本文 →
==================================================
舞台はチューダー朝ふうの重く荘厳な建物の内部で薄暗く、本棚にはびっしりの本の影があって、そういう中を(ほぼ)男たちが難しい顔で歩き回ったり怒鳴ったり密談したりしている。衣装も同様に法衣とか、家の中にいてもがっちりと重そうなのを纏っていて偉い人たちは大変そう。

主人公はThomas More (Martin Shaw)だが、他の重要な登場人物としてthe Common Man (Gary Wilmot)というのがいて、彼は召使いや船頭や看守、最後は死刑執行人などの顔をして常に現場(舞台袖)で聞き耳を立てていて、場面が切り替わるところで客席に向かってコメント(いまならtweet)したり、今の会話や動きが庶民の目や耳にはどんなふうに入っていったのか、を語り部のように教えてくれる。なかなか勉強にはなる。

Thomas Moreは最後まで落ち着いた人格者として描かれて、彼と正面から敵対するThomas Cromwell (Edward Bennett)にも、直接頼みにくるHenry VIII (Orlando James)にもブレることなく、激しい論戦を戦わせることもあれば沈黙こそが安全、って何も言わずに返すこともあり、相手側は戦術を変えてあれこれ噛みついてくるものの、日照りになろうが大嵐が吹こうが依って立つところ、正しいと思う軸はぶれないし動じない – そんな“A Man for All Seasons”であるMoreの姿の反対側で、妻Alice (Abigail Cruttenden)と娘Margaret (Annie Kingsnorth)にとってはよき夫でよき父で、彼の優秀さと正しさは十分に理解しつつも、そんなに曲げないでいると始末されてしまう、だからもういいから妥協して逃げましょう、って請うのだが彼がそう簡単に折れる人ではないこともわかっている。

なので、ここまで善悪と白黒がはっきりしたドラマであるのだから、Cromwellを中心とした悪玉の方にどこまでもゲスに悪どくなって貰いたいところで、実際彼は憎らしいくらいに狡猾で嫌らしいのだが、もっとひどくても、って思った。舞台セットがあそこまでずっと暗くて重いのだし。

この頃から約500年が過ぎて、自分の私利私欲のためには規律も法律もどうでもよい、なんならそっちを変えてしまえばよい、という政治家(+それに群がる官僚)がグローバルに溢れだした昨今(なんなんだろうね?) - “A Man for All Seasons”の意味も逆転したりして - もっとリアルに嫌らしくどす黒い政治ドラマにしちゃってもよかったのに、などと思いながらThomas Moreが斬首された建物の方に帰るのだった。

9.02.2025

[film] Shakespeare by Lubitsch

こないだ日本にいって、一番残念無念だったのはシネマヴェーラの特集『ルビッチ・タッチのすべて』のうち、たったの1本しか見れないことだった。1本見れただけでも、とすべきなのだろうが…

でも戻ってすぐ、BFI Southbankで月1回のサイレント映画特集で、ルビッチをやってくれた。
“Shakespeare by Lubitsch”と題して、2本立て。ライブのピアノ伴奏つき。

シネマヴェーラのプログラムでは “Meyer aus Berlin” (1919) - 『ベルリンのマイヤー氏』と”Romeo und Julia im Schnee”(1920) - 『田舎ロメオとジュリエット』の2本を束ねていたが、こちらはシェイクスピア由来(+バイエルン舞台)というこの2本立て。しかし、ルビッチって、”To Be or Not To Be” (1942)といいこれらといい、シェイクスピア(のコメディが?)好きだったのだろうなー、って。
==================================================
データ抜粋 →
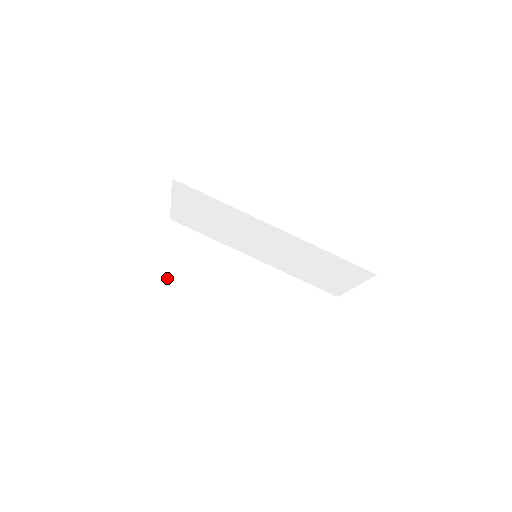
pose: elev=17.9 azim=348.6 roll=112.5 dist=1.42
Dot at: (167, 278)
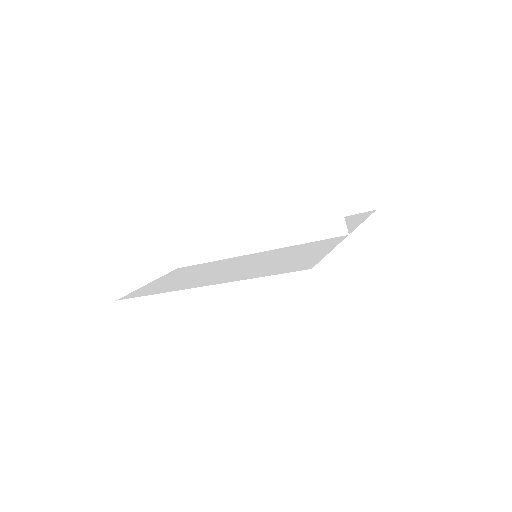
==================================================
取り組む課題 →
1 - 本文によれば、BFI Southbankで上映されたルビッチの2本立てには、どのような伴奏がついていたか。
2 - 本文のうち、「Thomas Moreは最後まで落ち着いた人格者として描かれて、彼と正面から敵対するThomas Cromwell」から「までずっと暗くて重いのだし。」までの部分をそのまま書き写しなさい。
一覧は本文とは別個の資料である。

各課題の解答 →
1 - ライブのピアノ伴奏。

2 -
Thomas Moreは最後まで落ち着いた人格者として描かれて、彼と正面から敵対するThomas Cromwell (Edward Bennett)にも、直接頼みにくるHenry VIII (Orlando James)にもブレることなく、激しい論戦を戦わせることもあれば沈黙こそが安全、って何も言わずに返すこともあり、相手側は戦術を変えてあれこれ噛みついてくるものの、日照りになろうが大嵐が吹こうが依って立つところ、正しいと思う軸はぶれないし動じない – そんな“A Man for All Seasons”であるMoreの姿の反対側で、妻Alice (Abigail Cruttenden)と娘Margaret (Annie Kingsnorth)にとってはよき夫でよき父で、彼の優秀さと正しさは十分に理解しつつも、そんなに曲げないでいると始末されてしまう、だからもういいから妥協して逃げましょう、って請うのだが彼がそう簡単に折れる人ではないこともわかっている。

なので、ここまで善悪と白黒がはっきりしたドラマであるのだから、Cromwellを中心とした悪玉の方にどこまでもゲスに悪どくなって貰いたいところで、実際彼は憎らしいくらいに狡猾で嫌らしいのだが、もっとひどくても、って思った。舞台セットがあそこまでずっと暗くて重いのだし。